12. The device of claim 11, in which the leveling devices include a threaded bolt and a cap member for fitting over an end of the bolt.

13. The device of claim 11, further comprising attachment means for attaching said first connector end of said connector structure to said first bracket structure and for attaching said second connector end of said connector structure to said second bracket structure.

14. The device of claim 11, wherein the connector structure has a non-linear profile, and said first bracket structure and said second bracket structure each have a linear profile.

15. The device of claim 14, wherein said non-linear support profile is adapted to conform generally to a jog in a sink support surface.

16. The device of claim 11, further comprising a connector structure threaded opening formed in said connector structure and a threaded leveling device adapted for engagement with said connector structure threaded opening.

17. The device of claim 11, wherein said connector structure has a generally V-shaped contour.

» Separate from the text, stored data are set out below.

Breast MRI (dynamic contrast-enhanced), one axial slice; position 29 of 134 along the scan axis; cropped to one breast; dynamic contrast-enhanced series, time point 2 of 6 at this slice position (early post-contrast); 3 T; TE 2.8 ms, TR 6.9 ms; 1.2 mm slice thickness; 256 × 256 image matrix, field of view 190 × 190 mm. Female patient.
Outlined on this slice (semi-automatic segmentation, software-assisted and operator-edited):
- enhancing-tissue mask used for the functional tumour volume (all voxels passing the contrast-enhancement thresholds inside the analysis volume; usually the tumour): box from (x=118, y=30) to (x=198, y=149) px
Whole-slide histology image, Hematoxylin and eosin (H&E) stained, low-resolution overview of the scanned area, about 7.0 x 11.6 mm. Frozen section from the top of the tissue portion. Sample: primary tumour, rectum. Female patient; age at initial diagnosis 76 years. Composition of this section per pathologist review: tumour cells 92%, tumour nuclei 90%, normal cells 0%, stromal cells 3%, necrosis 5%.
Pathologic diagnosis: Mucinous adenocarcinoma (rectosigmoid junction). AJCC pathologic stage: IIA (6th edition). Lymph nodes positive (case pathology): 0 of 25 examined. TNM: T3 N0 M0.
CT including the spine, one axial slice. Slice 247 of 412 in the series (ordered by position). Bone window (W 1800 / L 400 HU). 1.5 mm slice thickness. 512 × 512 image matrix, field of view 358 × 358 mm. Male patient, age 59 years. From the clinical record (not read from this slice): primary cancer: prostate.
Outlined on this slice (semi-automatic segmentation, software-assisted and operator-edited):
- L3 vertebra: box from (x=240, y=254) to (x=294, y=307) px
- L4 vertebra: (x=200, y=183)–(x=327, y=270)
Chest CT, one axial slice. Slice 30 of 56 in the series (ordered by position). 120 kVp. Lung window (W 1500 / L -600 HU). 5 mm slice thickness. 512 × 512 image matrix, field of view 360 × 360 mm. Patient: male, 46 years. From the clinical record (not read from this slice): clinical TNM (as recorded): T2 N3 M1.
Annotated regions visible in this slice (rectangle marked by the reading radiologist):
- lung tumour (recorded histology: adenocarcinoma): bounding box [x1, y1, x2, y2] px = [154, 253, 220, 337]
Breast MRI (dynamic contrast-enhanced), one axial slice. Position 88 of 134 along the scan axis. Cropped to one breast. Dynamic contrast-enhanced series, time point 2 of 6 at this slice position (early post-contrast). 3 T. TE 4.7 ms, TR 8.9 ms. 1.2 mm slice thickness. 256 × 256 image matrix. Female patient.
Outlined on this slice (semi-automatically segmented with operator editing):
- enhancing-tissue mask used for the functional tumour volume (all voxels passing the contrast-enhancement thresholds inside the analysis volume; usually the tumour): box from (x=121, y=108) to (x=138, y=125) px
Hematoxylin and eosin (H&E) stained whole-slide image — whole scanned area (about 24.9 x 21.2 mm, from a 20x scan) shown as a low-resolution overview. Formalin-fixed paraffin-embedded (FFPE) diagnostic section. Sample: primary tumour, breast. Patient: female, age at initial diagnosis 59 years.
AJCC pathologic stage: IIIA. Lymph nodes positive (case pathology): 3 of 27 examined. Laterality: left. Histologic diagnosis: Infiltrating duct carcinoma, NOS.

18. The device of claim 11, wherein said connector structure is adapted for attachment in alternate directions, wherein in a first direction said first connector end is attached to said first bracket structure and said second connector end is attached to said second bracket structure, and in a second direction said first connector end is attached to said second bracket structure and said second connector end is attached to said first bracket structure.

19. A sink-setting system, comprising:

a first cross-member having a generally linear profile, and including a first support structure and first and second attachment brackets;

a second cross-member comprising:

first and second telescoping bracket structures, each of said bracket structures including an upper channel member and a lower channel member;

a connector structure attached between said first bracket structure and said second bracket structure;

third and fourth attachment brackets for attachment to respective support structures;

a plurality of threaded leveling devices adapted for engagement with a respective threaded openings formed in said first support structure and said first and second telescoping bracket structures and oriented to support the edges of the sink when the first and second attachment bracket portions are attached to the support structure.

20. The system of claim 19, in which the leveling devices include a threaded bolt and a cap member for fitting over an end of the bolt.

21. The system of claim 19, wherein the connector structure has a non-linear profile, and said first bracket structure and said second bracket structure each have a linear profile.

22. The system of claim 21, wherein said non-linear support profile is adapted to conform generally to a jog in a sink support surface.

23. The system of claim 19, wherein said connector structure has a generally V-shaped contour.

24. The system of claim 19, wherein said connector structure is adapted for attachment in alternate directions, wherein in a first direction a first connector end is attached to said first bracket structure and a second connector end is attached to said second bracket structure, and in a second direction said first connector end is attached to said second bracket structure and said second connector end is attached to said first bracket structure.